Szymanowski has never gained the foothold in the international repertoire that he deserves. In a way, that’s surprising. His music’s sensuous surfaces certainly offer immediate visceral appeal; and while his style is individual, even idiosyncratic, listeners encountering it for the first time will certainly find enough familiar points of orientation (for instance, Ravel’s ‘Le gibet’ at the opening of ‘Shéhérazade’ from Masques) to keep bewilderment at bay. In another way, though, his limited public success is unsurprising, since he throws such difficulties at his performers. I’m not talking so much about the technical demands (although they are formidable, especially in the piano music), but rather about the exceptional tact that his music requires. If you succumb too readily to the blandishments of its ear-caressing eroticism and fairy-tale mysticism, the sound can easily dissolve into a kind of generalized post-impressionist mush that drowns listeners in sensual excess; if you focus too sharply on the complex workings of its rhythms, its post-tonal harmonic skidding, and especially its Byzantine juxtaposition of musical ideas (much of this piano music is written on three staves), the music can easily turn cluttered, burdening listeners with cerebral overload.
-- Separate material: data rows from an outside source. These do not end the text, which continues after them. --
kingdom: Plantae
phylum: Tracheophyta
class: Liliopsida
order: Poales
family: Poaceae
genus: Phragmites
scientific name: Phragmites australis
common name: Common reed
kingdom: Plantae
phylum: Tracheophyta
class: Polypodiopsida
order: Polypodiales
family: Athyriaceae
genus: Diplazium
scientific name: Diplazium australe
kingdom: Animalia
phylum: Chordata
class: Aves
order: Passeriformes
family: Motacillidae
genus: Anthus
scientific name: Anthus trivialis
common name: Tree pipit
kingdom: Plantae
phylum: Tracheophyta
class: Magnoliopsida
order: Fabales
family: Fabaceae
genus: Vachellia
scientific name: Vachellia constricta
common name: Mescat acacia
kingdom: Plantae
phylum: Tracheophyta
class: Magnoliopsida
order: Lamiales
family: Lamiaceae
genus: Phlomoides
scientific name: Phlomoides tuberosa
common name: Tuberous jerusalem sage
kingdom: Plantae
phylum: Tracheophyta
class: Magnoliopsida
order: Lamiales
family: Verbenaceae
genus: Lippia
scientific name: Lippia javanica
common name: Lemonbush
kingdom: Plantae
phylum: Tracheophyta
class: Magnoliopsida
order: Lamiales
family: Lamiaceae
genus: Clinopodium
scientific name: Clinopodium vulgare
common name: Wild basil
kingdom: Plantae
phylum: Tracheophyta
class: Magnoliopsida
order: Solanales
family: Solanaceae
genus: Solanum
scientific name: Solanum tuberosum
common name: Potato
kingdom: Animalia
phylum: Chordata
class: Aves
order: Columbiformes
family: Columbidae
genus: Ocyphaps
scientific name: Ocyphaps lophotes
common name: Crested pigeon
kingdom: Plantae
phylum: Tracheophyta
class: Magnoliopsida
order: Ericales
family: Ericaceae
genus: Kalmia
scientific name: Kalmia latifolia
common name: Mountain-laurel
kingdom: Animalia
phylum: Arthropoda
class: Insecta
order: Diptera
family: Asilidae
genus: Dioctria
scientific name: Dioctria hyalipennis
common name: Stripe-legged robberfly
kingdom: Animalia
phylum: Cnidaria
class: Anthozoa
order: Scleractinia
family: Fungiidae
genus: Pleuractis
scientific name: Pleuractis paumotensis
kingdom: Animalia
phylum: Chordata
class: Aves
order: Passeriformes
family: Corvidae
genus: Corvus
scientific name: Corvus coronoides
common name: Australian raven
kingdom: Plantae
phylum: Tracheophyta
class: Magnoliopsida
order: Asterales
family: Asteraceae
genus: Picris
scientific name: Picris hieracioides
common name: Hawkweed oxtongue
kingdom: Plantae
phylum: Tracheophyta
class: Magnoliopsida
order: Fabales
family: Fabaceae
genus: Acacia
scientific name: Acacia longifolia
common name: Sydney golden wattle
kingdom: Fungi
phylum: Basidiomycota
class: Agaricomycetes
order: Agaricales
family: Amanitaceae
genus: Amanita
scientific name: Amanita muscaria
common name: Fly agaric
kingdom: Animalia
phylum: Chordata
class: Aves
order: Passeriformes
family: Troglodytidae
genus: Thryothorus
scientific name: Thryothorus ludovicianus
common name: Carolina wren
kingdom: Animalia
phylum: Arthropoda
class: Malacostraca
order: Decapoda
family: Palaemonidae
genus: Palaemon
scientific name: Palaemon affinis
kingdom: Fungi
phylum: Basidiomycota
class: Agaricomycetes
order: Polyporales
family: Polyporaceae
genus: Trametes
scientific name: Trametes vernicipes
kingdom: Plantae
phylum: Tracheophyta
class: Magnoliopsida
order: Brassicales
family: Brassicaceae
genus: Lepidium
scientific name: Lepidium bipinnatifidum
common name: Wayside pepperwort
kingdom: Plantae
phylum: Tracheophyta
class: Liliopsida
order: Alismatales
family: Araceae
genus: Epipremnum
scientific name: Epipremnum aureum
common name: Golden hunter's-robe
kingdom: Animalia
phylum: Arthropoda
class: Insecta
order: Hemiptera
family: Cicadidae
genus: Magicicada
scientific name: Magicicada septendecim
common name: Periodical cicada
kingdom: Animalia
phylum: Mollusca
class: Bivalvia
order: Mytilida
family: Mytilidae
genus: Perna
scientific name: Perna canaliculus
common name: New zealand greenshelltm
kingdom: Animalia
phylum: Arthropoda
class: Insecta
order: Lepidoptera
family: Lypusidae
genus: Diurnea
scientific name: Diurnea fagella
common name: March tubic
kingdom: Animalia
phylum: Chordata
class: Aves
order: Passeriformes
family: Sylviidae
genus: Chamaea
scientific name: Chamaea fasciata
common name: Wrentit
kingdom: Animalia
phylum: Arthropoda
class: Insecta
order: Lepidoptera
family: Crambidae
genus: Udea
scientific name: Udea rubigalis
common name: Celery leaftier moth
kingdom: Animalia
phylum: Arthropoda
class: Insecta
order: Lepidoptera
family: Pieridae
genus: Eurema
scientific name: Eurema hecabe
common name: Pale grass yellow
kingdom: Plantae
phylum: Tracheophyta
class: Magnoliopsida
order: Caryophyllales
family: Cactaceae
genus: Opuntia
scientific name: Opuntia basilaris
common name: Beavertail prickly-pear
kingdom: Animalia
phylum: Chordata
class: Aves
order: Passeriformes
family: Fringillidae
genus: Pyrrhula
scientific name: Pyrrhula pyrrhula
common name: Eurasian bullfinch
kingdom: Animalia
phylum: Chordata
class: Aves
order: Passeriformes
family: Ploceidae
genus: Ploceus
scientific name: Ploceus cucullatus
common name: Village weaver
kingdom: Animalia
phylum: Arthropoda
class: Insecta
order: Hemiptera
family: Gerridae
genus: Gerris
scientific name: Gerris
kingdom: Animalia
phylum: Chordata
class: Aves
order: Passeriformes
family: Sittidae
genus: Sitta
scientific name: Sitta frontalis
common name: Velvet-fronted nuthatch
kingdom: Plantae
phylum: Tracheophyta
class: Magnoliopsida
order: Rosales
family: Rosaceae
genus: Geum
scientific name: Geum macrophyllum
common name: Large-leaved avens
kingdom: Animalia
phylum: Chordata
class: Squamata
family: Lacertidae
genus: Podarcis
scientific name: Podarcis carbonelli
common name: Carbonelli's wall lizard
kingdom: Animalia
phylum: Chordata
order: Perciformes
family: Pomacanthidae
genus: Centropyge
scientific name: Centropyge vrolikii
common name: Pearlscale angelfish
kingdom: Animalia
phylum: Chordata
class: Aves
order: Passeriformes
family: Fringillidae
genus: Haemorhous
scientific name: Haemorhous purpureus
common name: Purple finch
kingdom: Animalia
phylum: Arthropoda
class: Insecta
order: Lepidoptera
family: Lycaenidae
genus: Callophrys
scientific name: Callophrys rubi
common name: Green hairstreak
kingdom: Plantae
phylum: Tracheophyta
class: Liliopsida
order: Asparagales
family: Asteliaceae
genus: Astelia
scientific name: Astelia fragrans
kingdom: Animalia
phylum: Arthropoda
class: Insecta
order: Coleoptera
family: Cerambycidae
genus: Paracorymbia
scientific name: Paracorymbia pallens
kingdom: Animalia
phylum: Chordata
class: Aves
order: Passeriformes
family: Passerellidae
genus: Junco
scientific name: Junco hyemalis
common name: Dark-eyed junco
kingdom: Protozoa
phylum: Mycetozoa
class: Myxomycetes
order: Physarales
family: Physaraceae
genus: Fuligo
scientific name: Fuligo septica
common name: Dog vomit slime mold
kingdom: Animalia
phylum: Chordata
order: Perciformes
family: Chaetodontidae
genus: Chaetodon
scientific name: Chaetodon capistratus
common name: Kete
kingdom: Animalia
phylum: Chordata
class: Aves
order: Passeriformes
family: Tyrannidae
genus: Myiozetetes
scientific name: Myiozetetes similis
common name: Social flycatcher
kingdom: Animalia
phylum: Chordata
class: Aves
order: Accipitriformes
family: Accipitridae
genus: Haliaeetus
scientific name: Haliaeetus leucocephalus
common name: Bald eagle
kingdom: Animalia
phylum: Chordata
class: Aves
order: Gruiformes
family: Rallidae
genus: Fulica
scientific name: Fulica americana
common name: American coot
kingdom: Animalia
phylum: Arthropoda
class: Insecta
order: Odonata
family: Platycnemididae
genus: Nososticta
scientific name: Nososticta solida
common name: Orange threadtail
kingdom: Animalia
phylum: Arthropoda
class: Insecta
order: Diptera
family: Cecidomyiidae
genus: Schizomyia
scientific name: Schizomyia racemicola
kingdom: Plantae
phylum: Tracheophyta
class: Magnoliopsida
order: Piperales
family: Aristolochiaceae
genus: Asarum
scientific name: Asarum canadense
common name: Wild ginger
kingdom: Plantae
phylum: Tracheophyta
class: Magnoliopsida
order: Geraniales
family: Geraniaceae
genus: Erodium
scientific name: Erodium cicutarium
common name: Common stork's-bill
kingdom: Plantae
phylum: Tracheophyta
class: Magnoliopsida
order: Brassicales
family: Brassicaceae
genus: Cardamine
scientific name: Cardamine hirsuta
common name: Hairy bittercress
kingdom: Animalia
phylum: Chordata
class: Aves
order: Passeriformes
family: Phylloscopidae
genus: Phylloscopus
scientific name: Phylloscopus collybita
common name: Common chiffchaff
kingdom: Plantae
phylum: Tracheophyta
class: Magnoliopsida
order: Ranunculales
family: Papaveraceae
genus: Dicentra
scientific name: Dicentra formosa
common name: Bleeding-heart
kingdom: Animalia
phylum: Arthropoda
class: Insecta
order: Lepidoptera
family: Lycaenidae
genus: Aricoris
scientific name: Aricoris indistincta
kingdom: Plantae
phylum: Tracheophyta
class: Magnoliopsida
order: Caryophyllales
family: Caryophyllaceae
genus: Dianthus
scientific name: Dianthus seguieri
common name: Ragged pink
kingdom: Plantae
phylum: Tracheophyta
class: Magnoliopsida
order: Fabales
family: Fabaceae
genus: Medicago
How does Cédric Tiberghien meet the challenge? I’ve already had an opportunity to praise his Szymanowski when he partnered with Alina Ibragimova on a disc of music for violin and piano (May 2009). Now, on his first solo recital, on Hyperion, he returns to the composer with comparably intoxicating results. Certainly, he boasts the necessary digital dexterity. The white-knuckle vehemence of the last of the Op 33 Etudes (which, as Francis Pott’s detailed notes remind us, has a kinship to Prokofiev’s Toccata)? The sensitive articulation and balance of the tremolos, trills and other shimmering gestures of the first piece in Métopes, ‘L’île des Sirènes’ (less overtly virtuosic but even harder to bring off)? Whatever Szymanowski demands, Tiberghien delivers without a moment of strain or fakery. By comparison, Martin Jones (a touchstone for many) seems to lumber, even at quicker tempos. More important, though, Tiberghien’s intellectual and emotional grasp of Szymanowski’s idiom allows him to light on a fully convincing balance of the music’s competing elements. The results are fragrant but never cloying, intricate but never convoluted; and he’s never thrown off by the music’s quirky syntax or its shifting metres. Timbrally, the playing is consistently gorgeous, too, tonally ravishing even at the quietest dynamic levels: listen, for instance, as ‘Shéhérazade’, the first of the three Masques, fades away to inaudibility. Consistently gorgeous but far from uniform in tone of voice. The glowing embers at the beginning of Op 33 No 8 (which starts as a sibling of Scriabin’s Vers la Flamme), the tipsiness of Op 33 No 7, the misty traces of dance in ‘Shéhérazade’, the quiet nobility at the beginning ot Op 4 No 3: Tiberghien’s insight into this music’s ever-transforming character never falters.
No complaints? Well, there’s little doubt that Tiberghien’s refinement highlights the music’s subtlety, sometimes at the expense of its more extroverted outbursts. Louder dynamics are sometimes played down, fuller textures can be held in check, sharper rhythms can lose their knife edge. Piotr Anderszewski’s more robustly earthy performances of Masques and Métopes give us a far less effervescent sense of Szymanowski’s muse. Still, if you’ve yet to explore Szymanowski’s keyboard output, Tiberghien’s new Hyperion disc is an excellent place to start; and even if you’ve already got a strong Szymanowski collection, it will make a welcome addition to your shelves.